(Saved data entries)
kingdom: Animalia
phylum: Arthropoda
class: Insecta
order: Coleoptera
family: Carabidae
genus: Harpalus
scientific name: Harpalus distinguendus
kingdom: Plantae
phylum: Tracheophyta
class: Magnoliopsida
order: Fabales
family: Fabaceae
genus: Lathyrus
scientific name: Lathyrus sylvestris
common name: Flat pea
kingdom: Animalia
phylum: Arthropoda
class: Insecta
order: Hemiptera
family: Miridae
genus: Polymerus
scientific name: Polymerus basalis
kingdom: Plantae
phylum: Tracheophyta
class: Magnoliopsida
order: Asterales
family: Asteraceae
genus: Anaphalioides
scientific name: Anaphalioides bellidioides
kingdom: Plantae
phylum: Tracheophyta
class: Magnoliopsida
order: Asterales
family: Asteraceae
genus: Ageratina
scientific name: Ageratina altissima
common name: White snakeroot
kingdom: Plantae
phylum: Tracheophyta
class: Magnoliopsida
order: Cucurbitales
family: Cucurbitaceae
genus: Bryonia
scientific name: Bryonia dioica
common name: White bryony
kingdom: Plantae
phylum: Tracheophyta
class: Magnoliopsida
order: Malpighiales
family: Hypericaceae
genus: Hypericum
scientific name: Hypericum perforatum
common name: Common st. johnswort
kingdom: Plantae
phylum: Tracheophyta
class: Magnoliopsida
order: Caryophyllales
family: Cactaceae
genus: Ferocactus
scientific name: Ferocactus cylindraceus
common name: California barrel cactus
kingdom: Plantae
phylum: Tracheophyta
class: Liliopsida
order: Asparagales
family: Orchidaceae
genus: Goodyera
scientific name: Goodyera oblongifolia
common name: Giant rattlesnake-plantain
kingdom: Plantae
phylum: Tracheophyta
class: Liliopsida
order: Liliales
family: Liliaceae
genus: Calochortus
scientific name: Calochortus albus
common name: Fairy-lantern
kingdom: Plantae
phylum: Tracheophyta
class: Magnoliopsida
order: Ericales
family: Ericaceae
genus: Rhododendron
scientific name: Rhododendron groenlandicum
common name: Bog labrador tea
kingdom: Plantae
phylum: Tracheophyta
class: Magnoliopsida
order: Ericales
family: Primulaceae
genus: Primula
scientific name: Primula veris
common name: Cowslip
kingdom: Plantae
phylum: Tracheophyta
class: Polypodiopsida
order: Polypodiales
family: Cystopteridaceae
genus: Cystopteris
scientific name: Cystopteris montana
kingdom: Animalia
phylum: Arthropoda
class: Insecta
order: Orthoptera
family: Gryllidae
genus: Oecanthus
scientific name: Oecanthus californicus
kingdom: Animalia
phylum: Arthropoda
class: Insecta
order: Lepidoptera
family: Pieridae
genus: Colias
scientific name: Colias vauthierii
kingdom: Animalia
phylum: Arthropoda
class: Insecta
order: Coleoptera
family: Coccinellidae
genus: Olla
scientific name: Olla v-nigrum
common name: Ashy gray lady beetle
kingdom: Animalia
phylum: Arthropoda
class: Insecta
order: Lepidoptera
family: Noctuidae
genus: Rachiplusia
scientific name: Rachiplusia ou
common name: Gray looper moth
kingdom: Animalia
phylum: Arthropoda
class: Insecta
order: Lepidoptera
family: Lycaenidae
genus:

▶ WRITTEN INSTRUCTION
Please print every line of the records above word for word.

▶ EXERCISE RESULT
kingdom: Animalia
phylum: Arthropoda
class: Insecta
order: Coleoptera
family: Carabidae
genus: Harpalus
scientific name: Harpalus distinguendus
kingdom: Plantae
phylum: Tracheophyta
class: Magnoliopsida
order: Fabales
family: Fabaceae
genus: Lathyrus
scientific name: Lathyrus sylvestris
common name: Flat pea
kingdom: Animalia
phylum: Arthropoda
class: Insecta
order: Hemiptera
family: Miridae
genus: Polymerus
scientific name: Polymerus basalis
kingdom: Plantae
phylum: Tracheophyta
class: Magnoliopsida
order: Asterales
family: Asteraceae
genus: Anaphalioides
scientific name: Anaphalioides bellidioides
kingdom: Plantae
phylum: Tracheophyta
class: Magnoliopsida
order: Asterales
family: Asteraceae
genus: Ageratina
scientific name: Ageratina altissima
common name: White snakeroot
kingdom: Plantae
phylum: Tracheophyta
class: Magnoliopsida
order: Cucurbitales
family: Cucurbitaceae
genus: Bryonia
scientific name: Bryonia dioica
common name: White bryony
kingdom: Plantae
phylum: Tracheophyta
class: Magnoliopsida
order: Malpighiales
family: Hypericaceae
genus: Hypericum
scientific name: Hypericum perforatum
common name: Common st. johnswort
kingdom: Plantae
phylum: Tracheophyta
class: Magnoliopsida
order: Caryophyllales
family: Cactaceae
genus: Ferocactus
scientific name: Ferocactus cylindraceus
common name: California barrel cactus
kingdom: Plantae
phylum: Tracheophyta
class: Liliopsida
order: Asparagales
family: Orchidaceae
genus: Goodyera
scientific name: Goodyera oblongifolia
common name: Giant rattlesnake-plantain
kingdom: Plantae
phylum: Tracheophyta
class: Liliopsida
order: Liliales
family: Liliaceae
genus: Calochortus
scientific name: Calochortus albus
common name: Fairy-lantern
kingdom: Plantae
phylum: Tracheophyta
class: Magnoliopsida
order: Ericales
family: Ericaceae
genus: Rhododendron
scientific name: Rhododendron groenlandicum
common name: Bog labrador tea
kingdom: Plantae
phylum: Tracheophyta
class: Magnoliopsida
order: Ericales
family: Primulaceae
genus: Primula
scientific name: Primula veris
common name: Cowslip
kingdom: Plantae
phylum: Tracheophyta
class: Polypodiopsida
order: Polypodiales
family: Cystopteridaceae
genus: Cystopteris
scientific name: Cystopteris montana
kingdom: Animalia
phylum: Arthropoda
class: Insecta
order: Orthoptera
family: Gryllidae
genus: Oecanthus
scientific name: Oecanthus californicus
kingdom: Animalia
phylum: Arthropoda
class: Insecta
order: Lepidoptera
family: Pieridae
genus: Colias
scientific name: Colias vauthierii
kingdom: Animalia
phylum: Arthropoda
class: Insecta
order: Coleoptera
family: Coccinellidae
genus: Olla
scientific name: Olla v-nigrum
common name: Ashy gray lady beetle
kingdom: Animalia
phylum: Arthropoda
class: Insecta
order: Lepidoptera
family: Noctuidae
genus: Rachiplusia
scientific name: Rachiplusia ou
common name: Gray looper moth
kingdom: Animalia
phylum: Arthropoda
class: Insecta
order: Lepidoptera
family: Lycaenidae
genus:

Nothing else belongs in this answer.